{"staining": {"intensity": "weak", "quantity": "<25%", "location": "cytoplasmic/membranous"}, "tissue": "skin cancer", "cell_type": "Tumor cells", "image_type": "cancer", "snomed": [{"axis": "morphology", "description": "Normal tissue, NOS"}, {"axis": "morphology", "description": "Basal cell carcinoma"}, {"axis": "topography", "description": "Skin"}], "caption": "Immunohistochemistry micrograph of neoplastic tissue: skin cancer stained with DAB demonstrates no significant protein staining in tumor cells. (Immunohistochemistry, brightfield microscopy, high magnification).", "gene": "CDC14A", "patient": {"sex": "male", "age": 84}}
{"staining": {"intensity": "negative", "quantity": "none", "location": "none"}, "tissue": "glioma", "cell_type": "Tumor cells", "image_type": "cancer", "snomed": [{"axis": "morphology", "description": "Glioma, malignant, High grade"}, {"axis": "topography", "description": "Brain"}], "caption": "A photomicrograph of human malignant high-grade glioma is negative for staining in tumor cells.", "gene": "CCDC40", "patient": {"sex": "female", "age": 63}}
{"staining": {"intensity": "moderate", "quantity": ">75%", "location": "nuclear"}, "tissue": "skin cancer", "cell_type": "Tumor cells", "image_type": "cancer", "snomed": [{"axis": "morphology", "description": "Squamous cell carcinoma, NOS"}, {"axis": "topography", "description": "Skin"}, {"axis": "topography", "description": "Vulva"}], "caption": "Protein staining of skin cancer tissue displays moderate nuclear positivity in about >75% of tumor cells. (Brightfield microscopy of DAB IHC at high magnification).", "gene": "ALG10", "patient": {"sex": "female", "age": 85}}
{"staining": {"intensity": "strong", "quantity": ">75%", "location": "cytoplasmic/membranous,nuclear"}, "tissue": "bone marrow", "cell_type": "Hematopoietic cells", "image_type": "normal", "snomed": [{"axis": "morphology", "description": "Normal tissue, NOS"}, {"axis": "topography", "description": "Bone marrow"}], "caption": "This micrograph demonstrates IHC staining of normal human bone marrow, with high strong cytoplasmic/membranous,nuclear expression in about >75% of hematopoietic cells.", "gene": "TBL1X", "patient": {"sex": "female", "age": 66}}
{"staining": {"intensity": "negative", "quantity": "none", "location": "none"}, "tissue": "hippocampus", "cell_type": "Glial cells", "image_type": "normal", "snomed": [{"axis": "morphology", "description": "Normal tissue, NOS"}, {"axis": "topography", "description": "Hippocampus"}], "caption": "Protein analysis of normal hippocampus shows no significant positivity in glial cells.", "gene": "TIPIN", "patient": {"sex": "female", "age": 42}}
***
**Exercise directions:**
Repeat every line of the data word for word until you have repeated the line that contains "photomicrograph of human", which is the last one to include.

**Result:**
{"staining": {"intensity": "weak", "quantity": "<25%", "location": "cytoplasmic/membranous"}, "tissue": "skin cancer", "cell_type": "Tumor cells", "image_type": "cancer", "snomed": [{"axis": "morphology", "description": "Normal tissue, NOS"}, {"axis": "morphology", "description": "Basal cell carcinoma"}, {"axis": "topography", "description": "Skin"}], "caption": "Immunohistochemistry micrograph of neoplastic tissue: skin cancer stained with DAB demonstrates no significant protein staining in tumor cells. (Immunohistochemistry, brightfield microscopy, high magnification).", "gene": "CDC14A", "patient": {"sex": "male", "age": 84}}
{"staining": {"intensity": "negative", "quantity": "none", "location": "none"}, "tissue": "glioma", "cell_type": "Tumor cells", "image_type": "cancer", "snomed": [{"axis": "morphology", "description": "Glioma, malignant, High grade"}, {"axis": "topography", "description": "Brain"}], "caption": "A photomicrograph of human malignant high-grade glioma is negative for staining in tumor cells.", "gene": "CCDC40", "patient": {"sex": "female", "age": 63}}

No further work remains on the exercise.